Is it possible that developers have been delegating/neglecting their marketing function a bit too much and unnecessarily, to the point of losing control over the value generated?
A while ago I had the chance to listen to an interesting presentation given by Greg Speakman, the VP Marketing of Sierra Wireless. Part of the presentation was about the difficulties of marketing something that is essentially a consumer electronic product through a B2B channel. Since they did not have the marketing budget to reach the consumer, their lifeline was their business partners like AT&T, who included Sierra Wireless products in heir own offerings. Thus, they were focused on marketing to such partners. I remember him saying how he wished they could make the consumer demand a Sierra Wireless product specifically. If their brand name was strong enough to influence a purchase, then they would have significantly more bargaining power in their deals with business partners.

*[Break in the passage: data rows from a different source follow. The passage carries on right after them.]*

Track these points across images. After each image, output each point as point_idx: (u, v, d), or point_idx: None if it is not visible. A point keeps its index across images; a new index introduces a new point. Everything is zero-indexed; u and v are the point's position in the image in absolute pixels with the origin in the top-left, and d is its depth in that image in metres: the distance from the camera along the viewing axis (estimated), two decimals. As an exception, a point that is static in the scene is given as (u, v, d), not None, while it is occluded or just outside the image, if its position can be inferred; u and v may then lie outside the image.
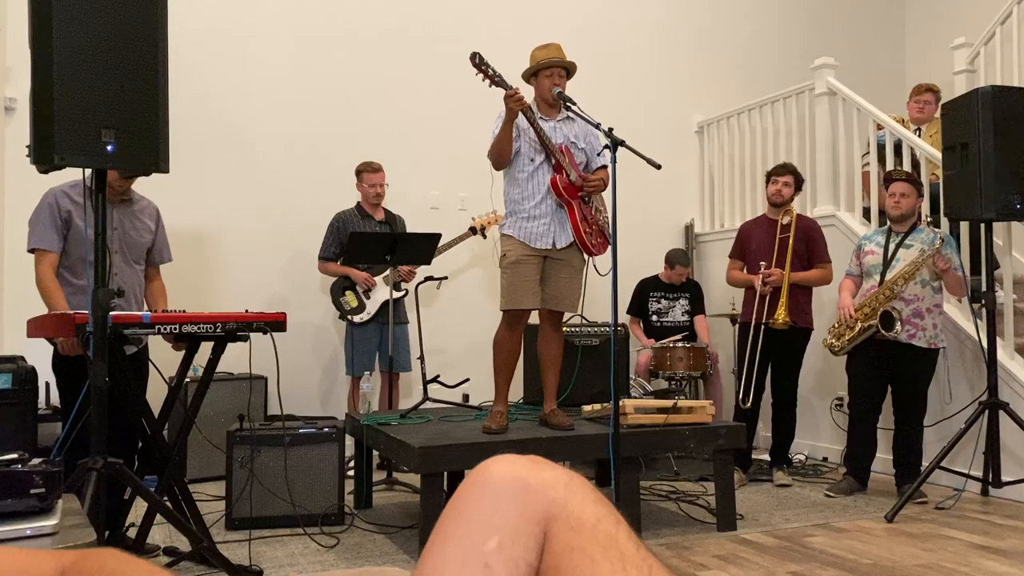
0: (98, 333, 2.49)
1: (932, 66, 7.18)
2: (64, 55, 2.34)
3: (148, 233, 3.54)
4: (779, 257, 4.83)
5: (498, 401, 3.84)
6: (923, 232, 4.49)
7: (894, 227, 4.55)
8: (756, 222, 5.17)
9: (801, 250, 4.86)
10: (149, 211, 3.58)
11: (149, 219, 3.56)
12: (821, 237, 4.95)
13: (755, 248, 4.98)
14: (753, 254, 4.98)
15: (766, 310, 4.77)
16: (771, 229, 4.94)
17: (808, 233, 4.91)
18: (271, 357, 3.19)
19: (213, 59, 5.41)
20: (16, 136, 4.78)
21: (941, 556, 3.34)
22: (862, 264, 4.61)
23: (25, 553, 0.89)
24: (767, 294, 4.79)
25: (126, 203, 3.44)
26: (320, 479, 3.86)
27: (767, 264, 4.83)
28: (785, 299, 4.69)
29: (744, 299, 5.06)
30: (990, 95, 4.03)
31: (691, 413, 3.89)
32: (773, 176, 4.99)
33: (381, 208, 5.28)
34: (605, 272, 3.52)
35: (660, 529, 3.80)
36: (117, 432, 2.84)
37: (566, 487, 0.83)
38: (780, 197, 4.92)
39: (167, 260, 3.67)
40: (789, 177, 4.94)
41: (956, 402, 4.58)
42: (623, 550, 0.77)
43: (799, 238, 4.84)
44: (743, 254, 5.09)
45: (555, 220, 3.78)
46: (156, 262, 3.63)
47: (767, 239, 4.92)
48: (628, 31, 6.77)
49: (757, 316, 4.79)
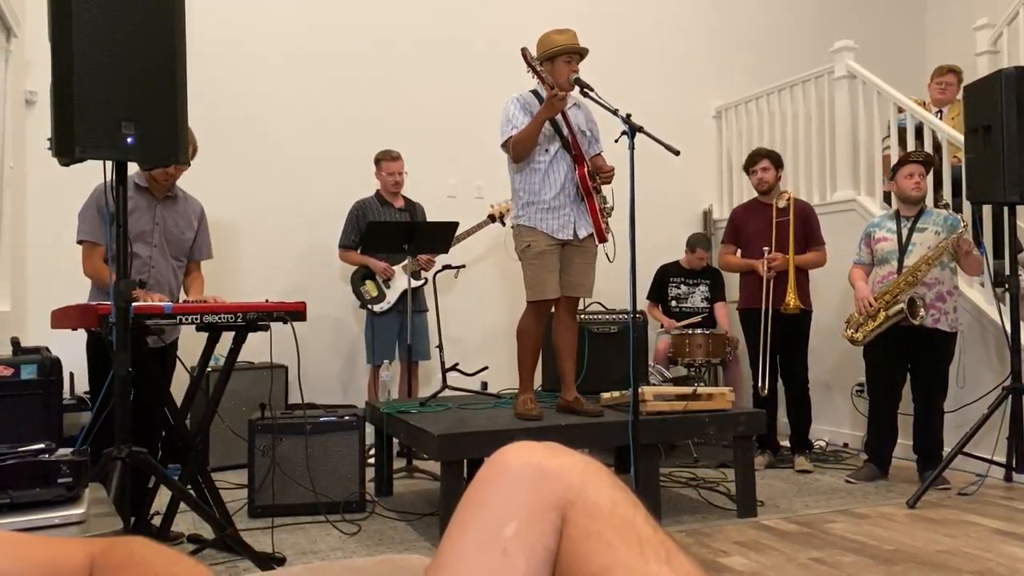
0: (120, 324, 2.51)
1: (954, 47, 7.07)
2: (83, 49, 2.36)
3: (190, 230, 3.59)
4: (779, 241, 4.80)
5: (525, 389, 3.85)
6: (932, 214, 4.43)
7: (903, 211, 4.49)
8: (748, 207, 5.15)
9: (798, 233, 4.83)
10: (194, 209, 3.63)
11: (193, 217, 3.61)
12: (816, 220, 4.94)
13: (751, 233, 4.95)
14: (750, 239, 4.96)
15: (772, 295, 4.74)
16: (765, 213, 4.91)
17: (804, 216, 4.89)
18: (291, 346, 3.21)
19: (231, 50, 5.43)
20: (37, 129, 4.82)
21: (963, 542, 3.32)
22: (873, 251, 4.55)
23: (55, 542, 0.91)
24: (771, 279, 4.76)
25: (171, 200, 3.49)
26: (341, 467, 3.89)
27: (768, 249, 4.80)
28: (793, 283, 4.66)
29: (741, 284, 5.03)
30: (1013, 76, 3.97)
31: (710, 400, 3.88)
32: (749, 168, 4.98)
33: (400, 196, 5.29)
34: (615, 258, 3.52)
35: (680, 516, 3.81)
36: (140, 421, 2.88)
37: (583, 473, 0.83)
38: (764, 184, 4.93)
39: (207, 257, 3.74)
40: (765, 161, 4.94)
41: (978, 387, 4.53)
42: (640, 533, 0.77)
43: (797, 222, 4.81)
44: (736, 239, 5.07)
45: (575, 210, 3.78)
46: (196, 258, 3.69)
47: (763, 224, 4.88)
48: (644, 15, 6.72)
49: (765, 302, 4.76)
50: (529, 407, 3.73)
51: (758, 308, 4.78)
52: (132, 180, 3.11)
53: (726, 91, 6.84)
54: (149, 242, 3.40)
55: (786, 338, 4.82)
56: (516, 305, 3.88)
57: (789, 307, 4.63)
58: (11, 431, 3.25)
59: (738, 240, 5.07)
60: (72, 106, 2.34)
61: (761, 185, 4.94)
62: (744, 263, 4.95)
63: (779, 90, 6.27)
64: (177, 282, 3.57)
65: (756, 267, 4.82)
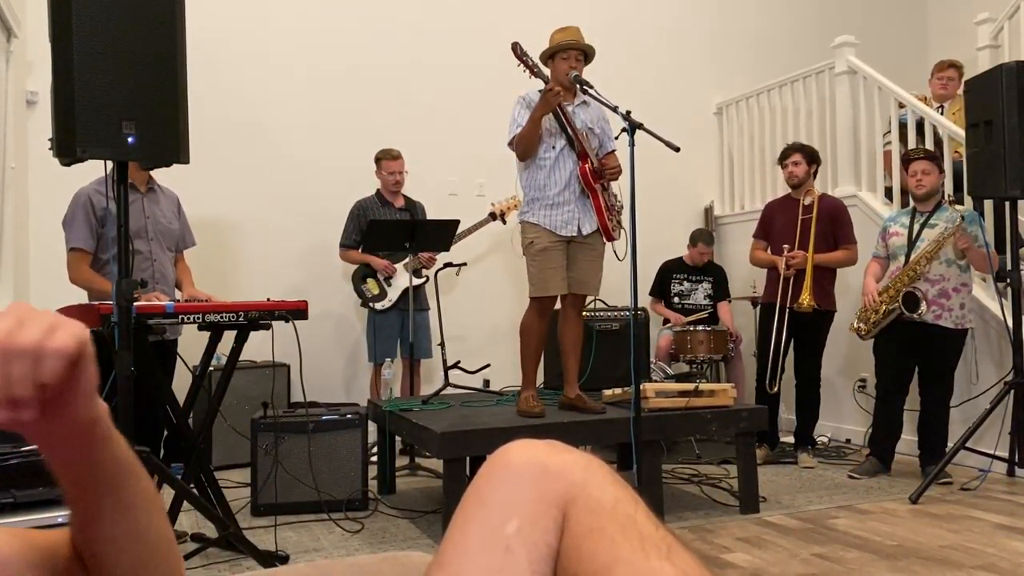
0: (123, 323, 2.52)
1: (955, 42, 7.05)
2: (84, 49, 2.36)
3: (176, 221, 3.70)
4: (802, 238, 4.79)
5: (528, 386, 3.85)
6: (947, 211, 4.44)
7: (918, 207, 4.50)
8: (780, 202, 5.13)
9: (826, 231, 4.81)
10: (172, 200, 3.73)
11: (174, 207, 3.73)
12: (847, 217, 4.89)
13: (779, 229, 4.94)
14: (776, 235, 4.95)
15: (790, 293, 4.74)
16: (794, 210, 4.89)
17: (833, 213, 4.85)
18: (294, 345, 3.21)
19: (232, 49, 5.43)
20: (38, 129, 4.82)
21: (966, 537, 3.32)
22: (888, 246, 4.57)
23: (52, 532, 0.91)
24: (791, 276, 4.75)
25: (152, 193, 3.56)
26: (344, 465, 3.89)
27: (790, 246, 4.79)
28: (809, 282, 4.65)
29: (766, 280, 5.03)
30: (1015, 71, 3.96)
31: (712, 396, 3.88)
32: (783, 160, 4.97)
33: (401, 195, 5.30)
34: (624, 256, 3.52)
35: (683, 512, 3.81)
36: (142, 420, 2.88)
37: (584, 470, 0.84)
38: (795, 178, 4.89)
39: (191, 244, 3.85)
40: (797, 155, 4.90)
41: (982, 382, 4.53)
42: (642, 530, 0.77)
43: (823, 219, 4.79)
44: (767, 234, 5.06)
45: (579, 207, 3.78)
46: (182, 248, 3.79)
47: (790, 220, 4.88)
48: (645, 12, 6.71)
49: (781, 299, 4.75)
50: (532, 404, 3.73)
51: (781, 305, 4.78)
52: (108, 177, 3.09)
53: (727, 87, 6.83)
54: (145, 237, 3.43)
55: (801, 336, 4.81)
56: (518, 303, 3.89)
57: (803, 306, 4.62)
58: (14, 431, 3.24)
59: (768, 235, 5.06)
60: (73, 106, 2.35)
61: (791, 179, 4.92)
62: (769, 259, 4.95)
63: (780, 86, 6.26)
64: (174, 273, 3.65)
65: (777, 263, 4.82)
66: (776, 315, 4.77)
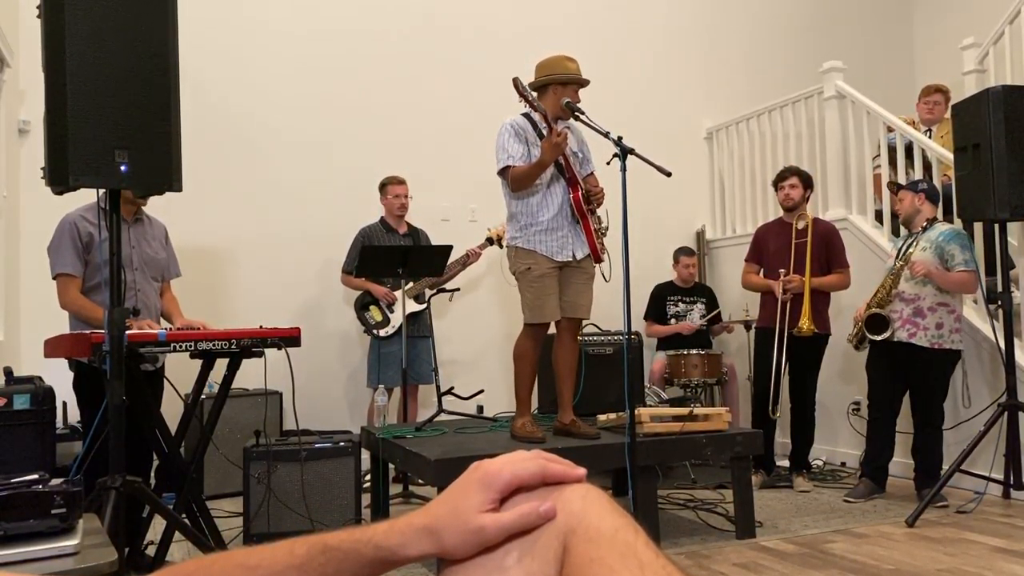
0: (115, 352, 2.50)
1: (941, 67, 7.14)
2: (77, 78, 2.37)
3: (162, 251, 3.66)
4: (797, 262, 4.81)
5: (523, 412, 3.83)
6: (933, 231, 4.46)
7: (912, 228, 4.56)
8: (772, 226, 5.15)
9: (820, 255, 4.83)
10: (159, 230, 3.69)
11: (161, 237, 3.68)
12: (840, 241, 4.92)
13: (772, 252, 4.96)
14: (770, 259, 4.96)
15: (788, 317, 4.75)
16: (787, 233, 4.91)
17: (827, 237, 4.88)
18: (292, 370, 3.20)
19: (228, 73, 5.46)
20: (30, 158, 4.83)
21: (963, 560, 3.31)
22: None
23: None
24: (787, 301, 4.76)
25: (139, 222, 3.52)
26: (337, 493, 3.86)
27: (785, 270, 4.80)
28: (808, 306, 4.66)
29: (761, 303, 5.03)
30: (1001, 95, 4.00)
31: (707, 420, 3.87)
32: (778, 183, 5.00)
33: (404, 222, 5.31)
34: (610, 278, 3.53)
35: (679, 538, 3.79)
36: (132, 449, 2.86)
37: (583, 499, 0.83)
38: (790, 200, 4.91)
39: (176, 275, 3.80)
40: (794, 179, 4.93)
41: (975, 405, 4.54)
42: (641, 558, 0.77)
43: (817, 243, 4.81)
44: (760, 258, 5.07)
45: (572, 232, 3.79)
46: (168, 278, 3.74)
47: (784, 244, 4.90)
48: (635, 37, 6.78)
49: (780, 323, 4.76)
50: (530, 429, 3.72)
51: (774, 328, 4.78)
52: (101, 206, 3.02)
53: (717, 112, 6.89)
54: (130, 266, 3.41)
55: (799, 360, 4.82)
56: (511, 328, 3.87)
57: (803, 330, 4.63)
58: (4, 461, 3.22)
59: (761, 259, 5.07)
60: (66, 135, 2.35)
61: (787, 202, 4.94)
62: (764, 283, 4.96)
63: (769, 111, 6.31)
64: (159, 303, 3.61)
65: (773, 288, 4.83)
66: (776, 340, 4.76)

Their situation has a striking similarity to the relationship between game developers and publishers. A video game is essentially produced for the consumption of individuals. Yet a developer does not sell the game to the consumer directly. They sell to the publisher. In this relationship, the publisher is the heavily dominant party because:
- they have the money
- they lay claim to the IP
- they take most of the revenues
- they put their own brand equity before the developer's
At the end of that presentation from Greg Speakman, I had to ask him whether they had ever considered low cost B2C marketing campaigns through e-marketing. I was pretty surprised when he admitted that no, it had never crossed their minds.

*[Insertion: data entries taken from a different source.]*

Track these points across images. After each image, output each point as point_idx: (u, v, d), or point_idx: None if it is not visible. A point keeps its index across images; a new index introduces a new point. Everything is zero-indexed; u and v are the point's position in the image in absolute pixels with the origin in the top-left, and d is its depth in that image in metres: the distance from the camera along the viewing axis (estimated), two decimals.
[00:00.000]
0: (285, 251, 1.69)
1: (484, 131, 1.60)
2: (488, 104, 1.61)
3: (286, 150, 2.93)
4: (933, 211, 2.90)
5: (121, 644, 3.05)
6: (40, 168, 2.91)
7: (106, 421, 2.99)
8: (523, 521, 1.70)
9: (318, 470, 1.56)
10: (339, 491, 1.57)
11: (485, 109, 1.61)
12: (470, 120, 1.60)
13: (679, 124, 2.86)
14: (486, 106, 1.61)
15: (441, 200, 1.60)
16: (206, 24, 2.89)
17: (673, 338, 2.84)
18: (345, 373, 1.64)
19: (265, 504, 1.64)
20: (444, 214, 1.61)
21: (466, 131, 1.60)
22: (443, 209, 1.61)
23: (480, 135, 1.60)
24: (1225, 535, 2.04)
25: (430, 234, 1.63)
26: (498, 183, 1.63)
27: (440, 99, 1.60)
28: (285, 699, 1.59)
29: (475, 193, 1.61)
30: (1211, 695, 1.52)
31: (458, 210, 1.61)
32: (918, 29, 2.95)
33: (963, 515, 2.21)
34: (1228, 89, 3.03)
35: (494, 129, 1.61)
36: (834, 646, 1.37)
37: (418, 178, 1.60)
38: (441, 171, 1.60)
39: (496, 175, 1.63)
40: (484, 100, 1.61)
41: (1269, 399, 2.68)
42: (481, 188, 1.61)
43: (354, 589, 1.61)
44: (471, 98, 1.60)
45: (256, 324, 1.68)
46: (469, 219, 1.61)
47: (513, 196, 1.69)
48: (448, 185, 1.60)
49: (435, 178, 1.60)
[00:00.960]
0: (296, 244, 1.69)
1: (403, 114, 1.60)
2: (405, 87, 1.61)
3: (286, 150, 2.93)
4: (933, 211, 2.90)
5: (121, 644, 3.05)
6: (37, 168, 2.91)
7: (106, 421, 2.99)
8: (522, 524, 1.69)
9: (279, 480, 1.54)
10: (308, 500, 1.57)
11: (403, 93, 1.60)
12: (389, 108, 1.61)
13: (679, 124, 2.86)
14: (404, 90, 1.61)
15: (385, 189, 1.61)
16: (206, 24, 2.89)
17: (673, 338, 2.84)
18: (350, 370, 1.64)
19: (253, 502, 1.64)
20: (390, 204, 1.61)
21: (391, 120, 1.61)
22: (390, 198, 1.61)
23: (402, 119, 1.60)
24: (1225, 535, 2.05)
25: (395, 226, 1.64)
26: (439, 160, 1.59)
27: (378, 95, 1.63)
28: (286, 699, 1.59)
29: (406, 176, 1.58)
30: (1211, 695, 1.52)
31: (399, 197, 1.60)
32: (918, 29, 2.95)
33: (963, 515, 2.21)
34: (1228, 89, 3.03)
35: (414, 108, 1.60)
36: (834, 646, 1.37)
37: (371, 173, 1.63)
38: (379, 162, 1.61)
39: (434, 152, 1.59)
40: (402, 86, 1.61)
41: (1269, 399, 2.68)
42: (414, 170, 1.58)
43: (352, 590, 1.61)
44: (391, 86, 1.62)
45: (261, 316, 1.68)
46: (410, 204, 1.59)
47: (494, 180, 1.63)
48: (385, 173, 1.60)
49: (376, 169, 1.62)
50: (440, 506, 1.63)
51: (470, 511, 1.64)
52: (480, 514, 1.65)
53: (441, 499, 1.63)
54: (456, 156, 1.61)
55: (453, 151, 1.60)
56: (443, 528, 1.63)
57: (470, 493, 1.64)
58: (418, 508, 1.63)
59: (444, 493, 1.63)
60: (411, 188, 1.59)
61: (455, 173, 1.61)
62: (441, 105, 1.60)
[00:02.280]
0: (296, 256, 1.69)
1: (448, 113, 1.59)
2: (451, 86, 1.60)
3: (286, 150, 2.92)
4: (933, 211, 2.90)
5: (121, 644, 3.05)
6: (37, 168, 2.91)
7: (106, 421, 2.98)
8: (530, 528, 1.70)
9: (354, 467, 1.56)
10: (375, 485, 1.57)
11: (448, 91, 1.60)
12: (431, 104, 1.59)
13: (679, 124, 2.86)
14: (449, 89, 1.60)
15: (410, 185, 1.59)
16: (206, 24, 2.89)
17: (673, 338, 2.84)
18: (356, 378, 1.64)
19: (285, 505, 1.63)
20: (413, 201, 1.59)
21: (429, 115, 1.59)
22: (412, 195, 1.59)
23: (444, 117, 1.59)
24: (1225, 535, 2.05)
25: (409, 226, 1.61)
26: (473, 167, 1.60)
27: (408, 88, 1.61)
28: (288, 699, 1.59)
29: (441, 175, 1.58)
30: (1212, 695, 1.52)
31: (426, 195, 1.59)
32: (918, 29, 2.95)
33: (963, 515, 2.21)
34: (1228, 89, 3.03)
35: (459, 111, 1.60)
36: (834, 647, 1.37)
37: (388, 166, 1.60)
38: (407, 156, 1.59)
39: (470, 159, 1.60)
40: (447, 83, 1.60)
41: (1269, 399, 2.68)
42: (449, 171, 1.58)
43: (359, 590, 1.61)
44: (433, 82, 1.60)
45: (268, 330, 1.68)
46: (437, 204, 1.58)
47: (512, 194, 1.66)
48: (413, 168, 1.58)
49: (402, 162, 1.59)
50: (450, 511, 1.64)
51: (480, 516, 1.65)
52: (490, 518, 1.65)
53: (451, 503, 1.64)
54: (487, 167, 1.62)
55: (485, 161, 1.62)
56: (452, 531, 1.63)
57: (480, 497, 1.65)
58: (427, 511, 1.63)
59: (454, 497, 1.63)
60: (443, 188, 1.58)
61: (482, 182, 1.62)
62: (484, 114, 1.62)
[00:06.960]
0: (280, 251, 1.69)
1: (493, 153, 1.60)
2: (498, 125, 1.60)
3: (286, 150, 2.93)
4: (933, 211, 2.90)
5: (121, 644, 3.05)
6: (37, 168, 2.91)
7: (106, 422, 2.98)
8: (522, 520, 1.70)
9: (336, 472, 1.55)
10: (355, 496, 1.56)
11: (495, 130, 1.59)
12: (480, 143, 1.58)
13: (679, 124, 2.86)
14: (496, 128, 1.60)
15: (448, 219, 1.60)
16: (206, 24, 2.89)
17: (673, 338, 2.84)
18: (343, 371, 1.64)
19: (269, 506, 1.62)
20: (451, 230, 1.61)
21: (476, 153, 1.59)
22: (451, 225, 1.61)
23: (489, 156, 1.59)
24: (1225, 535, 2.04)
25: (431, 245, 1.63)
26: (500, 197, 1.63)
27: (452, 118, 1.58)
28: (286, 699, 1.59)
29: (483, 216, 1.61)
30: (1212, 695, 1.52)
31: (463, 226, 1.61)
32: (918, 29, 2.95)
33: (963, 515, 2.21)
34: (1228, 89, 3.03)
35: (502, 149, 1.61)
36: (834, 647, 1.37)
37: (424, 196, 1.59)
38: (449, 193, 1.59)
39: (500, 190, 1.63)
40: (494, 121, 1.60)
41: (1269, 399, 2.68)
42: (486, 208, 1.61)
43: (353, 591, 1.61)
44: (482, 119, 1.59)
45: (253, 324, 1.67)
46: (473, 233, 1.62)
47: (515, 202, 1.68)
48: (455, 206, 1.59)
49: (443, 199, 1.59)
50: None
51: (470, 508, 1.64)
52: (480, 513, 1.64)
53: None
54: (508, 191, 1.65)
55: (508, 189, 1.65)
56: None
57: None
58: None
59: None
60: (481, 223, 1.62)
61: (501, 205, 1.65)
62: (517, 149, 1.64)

It was surprising because that was a notable company in the high-tech communications business, yet they had completely forgotten about a powerful communication channel like the internet. It is the same surprise I have, when companies on the cutting edge of new media and content creation tend to underestimate their own reach to the consumers, and blissfully hand over their marketing functions to other parties.
"Oh no, we don't do marketing," says the game developer happily. "Let the publisher spend money for that, we can't be bothered with marketing on top of everything else."
I suspect the publishers are even happier for the fact.